If you are in any way involved in buying promo items for your company, here are some common terms. . Knowing what they mean or how they're used will make you more knowledgeable.
Decoration: Anytime you put your logo on an item, that's called decoration. Doesn't matter the method of imprinting, (silk screen, laser engraved, pad printing, etc.) they're all called decoration.
Column pricing. Here's a typical catalog page showing pricing. This is for a USB flash drive.
The top line shows quantities with 50 being the "first column." In this case 50 USB drives is this supplier's minimum quantity for an order. (This is also called the "catalog minimum."). You'll see that the price goes down as the quantity goes up. This is called "quantity price breaks." So, between 50 and 99 pieces the price per USB drive is $6.81, between 100 and 249 pieces the price is $6.53...and so on.
2500 pieces is the "end column" price.
About "catalog minimum." Often, but not always, a supplier will take an order for less than the "catalog minimum." In most cases they will take an order for 1/2 of that minimum. This is called a "less-than-minimum" order or LTM. There will be a surcharge added to the order to produce LTM. It can range from $25 up to as much as $80 depending on the supplier.
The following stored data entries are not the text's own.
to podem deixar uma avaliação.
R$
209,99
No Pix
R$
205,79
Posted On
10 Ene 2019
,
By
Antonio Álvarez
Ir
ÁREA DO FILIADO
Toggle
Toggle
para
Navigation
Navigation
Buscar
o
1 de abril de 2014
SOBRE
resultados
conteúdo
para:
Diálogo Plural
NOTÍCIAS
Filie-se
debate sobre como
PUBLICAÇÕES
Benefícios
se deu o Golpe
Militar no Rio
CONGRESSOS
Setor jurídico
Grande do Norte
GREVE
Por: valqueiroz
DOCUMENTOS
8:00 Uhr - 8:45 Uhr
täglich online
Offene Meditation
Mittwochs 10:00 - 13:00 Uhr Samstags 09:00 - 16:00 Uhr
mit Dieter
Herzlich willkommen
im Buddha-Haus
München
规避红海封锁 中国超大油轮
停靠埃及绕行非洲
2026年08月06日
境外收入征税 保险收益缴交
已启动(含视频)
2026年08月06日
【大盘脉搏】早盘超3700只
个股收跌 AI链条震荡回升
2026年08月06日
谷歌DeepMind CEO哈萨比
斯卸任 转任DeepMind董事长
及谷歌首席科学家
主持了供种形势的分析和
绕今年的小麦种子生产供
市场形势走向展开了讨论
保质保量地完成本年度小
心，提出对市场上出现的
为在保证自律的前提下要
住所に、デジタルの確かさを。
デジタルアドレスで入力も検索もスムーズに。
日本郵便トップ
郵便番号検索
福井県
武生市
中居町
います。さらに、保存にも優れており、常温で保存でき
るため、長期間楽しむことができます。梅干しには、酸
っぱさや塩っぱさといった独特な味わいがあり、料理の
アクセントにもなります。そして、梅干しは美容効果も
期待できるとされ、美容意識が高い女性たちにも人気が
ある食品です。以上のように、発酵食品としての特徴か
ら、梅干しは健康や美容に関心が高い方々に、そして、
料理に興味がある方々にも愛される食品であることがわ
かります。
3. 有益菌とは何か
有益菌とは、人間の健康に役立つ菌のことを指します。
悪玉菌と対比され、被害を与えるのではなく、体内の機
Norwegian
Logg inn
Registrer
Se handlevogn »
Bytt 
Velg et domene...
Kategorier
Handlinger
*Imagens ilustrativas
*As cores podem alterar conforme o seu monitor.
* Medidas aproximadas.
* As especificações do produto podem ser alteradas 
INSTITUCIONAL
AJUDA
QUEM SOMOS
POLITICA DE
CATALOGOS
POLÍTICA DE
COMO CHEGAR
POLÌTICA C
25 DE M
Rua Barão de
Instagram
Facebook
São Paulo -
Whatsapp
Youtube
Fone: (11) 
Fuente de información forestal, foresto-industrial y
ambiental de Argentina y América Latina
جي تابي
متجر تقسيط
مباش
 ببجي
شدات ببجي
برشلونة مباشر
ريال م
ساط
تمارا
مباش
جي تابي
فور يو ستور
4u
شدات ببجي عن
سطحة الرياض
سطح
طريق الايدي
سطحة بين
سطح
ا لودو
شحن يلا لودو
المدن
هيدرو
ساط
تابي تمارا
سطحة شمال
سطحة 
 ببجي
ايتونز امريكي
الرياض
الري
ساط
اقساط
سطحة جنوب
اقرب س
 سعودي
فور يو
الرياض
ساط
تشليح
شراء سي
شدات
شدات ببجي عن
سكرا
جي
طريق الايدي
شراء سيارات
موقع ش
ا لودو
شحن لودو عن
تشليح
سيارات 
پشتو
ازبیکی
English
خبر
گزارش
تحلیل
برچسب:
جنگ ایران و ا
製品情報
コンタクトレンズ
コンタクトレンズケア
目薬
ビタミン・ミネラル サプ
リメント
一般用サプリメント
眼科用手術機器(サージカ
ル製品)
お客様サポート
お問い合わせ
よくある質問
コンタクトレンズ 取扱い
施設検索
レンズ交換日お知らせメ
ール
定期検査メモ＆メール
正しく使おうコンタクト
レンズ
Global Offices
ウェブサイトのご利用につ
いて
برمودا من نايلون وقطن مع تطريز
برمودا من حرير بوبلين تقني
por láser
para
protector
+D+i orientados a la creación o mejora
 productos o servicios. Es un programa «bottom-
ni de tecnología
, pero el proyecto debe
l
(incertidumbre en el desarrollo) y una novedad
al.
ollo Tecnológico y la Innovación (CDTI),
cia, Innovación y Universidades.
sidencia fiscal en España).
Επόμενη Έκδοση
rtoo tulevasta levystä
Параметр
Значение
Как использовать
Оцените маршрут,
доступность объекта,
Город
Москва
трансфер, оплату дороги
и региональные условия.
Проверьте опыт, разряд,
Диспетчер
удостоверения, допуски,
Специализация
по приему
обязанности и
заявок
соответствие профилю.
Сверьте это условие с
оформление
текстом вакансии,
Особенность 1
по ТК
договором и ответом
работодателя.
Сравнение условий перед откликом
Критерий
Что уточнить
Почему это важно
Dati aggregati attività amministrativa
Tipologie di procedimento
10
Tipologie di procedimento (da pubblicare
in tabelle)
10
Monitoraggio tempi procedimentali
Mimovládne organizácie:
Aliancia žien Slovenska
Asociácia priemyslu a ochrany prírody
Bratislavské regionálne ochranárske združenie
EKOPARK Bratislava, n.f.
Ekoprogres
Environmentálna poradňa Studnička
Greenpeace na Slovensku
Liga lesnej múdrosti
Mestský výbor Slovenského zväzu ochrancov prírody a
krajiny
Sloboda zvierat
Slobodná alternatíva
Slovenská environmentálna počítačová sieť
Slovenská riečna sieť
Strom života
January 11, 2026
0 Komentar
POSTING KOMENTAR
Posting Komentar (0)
About the "Price" row. The price is per item. The price includes the item and a 1 color, 1 location decoration.
Set-up. Set-up is what the supplier does to convert your logo (from a digital file) into the proper format for them to decorate your product. This could be silk screening, embroidery, laser engraving, etc. The supplier has to "set-up" their machines to decorate your item. The set-up is a separate charge.
Run Charge.Remember that I said that the price includes a 1 color decoration. What happens if your logo has more than 1 color? Printing a 2nd color (or more) is where you encounter the "run charge." It is the supplier's charge to put that 2nd color on your item. It is quoted as a per piece price. The run charge also applies to printing in a 2nd location. Let's say that you have a 1 color logo going on the USB drive. That first imprint is included in the price. Now let's say you want your web address on the other side of the USB drive. Printing in that 2nd location will involve a run charge.
PMS color match.Most corporate logos have very specific colors. These colors are designated by their PMS numerical code. PMS 032 for instance is what you might call a "fire engine" or "crayon red."
PMS stands for Pantone Matching System and is the universal code for creating colors.
When you specify your PMS color the supplier will add a charge to mix up a batch of ink in your specific color.
Most suppliers have a selection of their "standard colors" for which there is no additional charge. You should have your distributor check those colors...a standard color might be close enough to your PMS color that it's an acceptable substitute...you can save yourself the PMS color match charge.
Proof. A proof is the supplier's depiction of what your logo will look like on the product you're buying. Most proofs are PDFs and show the item in your color with your logo in your colors. That's the industry standard.. If you receive a proof that is B&W or just shows your logo without the product, I recommend that you insist on a color proof.
That covers the charges you will have for a typical promotional product order. Knowing these terms will make you a better buyer and will avoid surprises in your final invoice.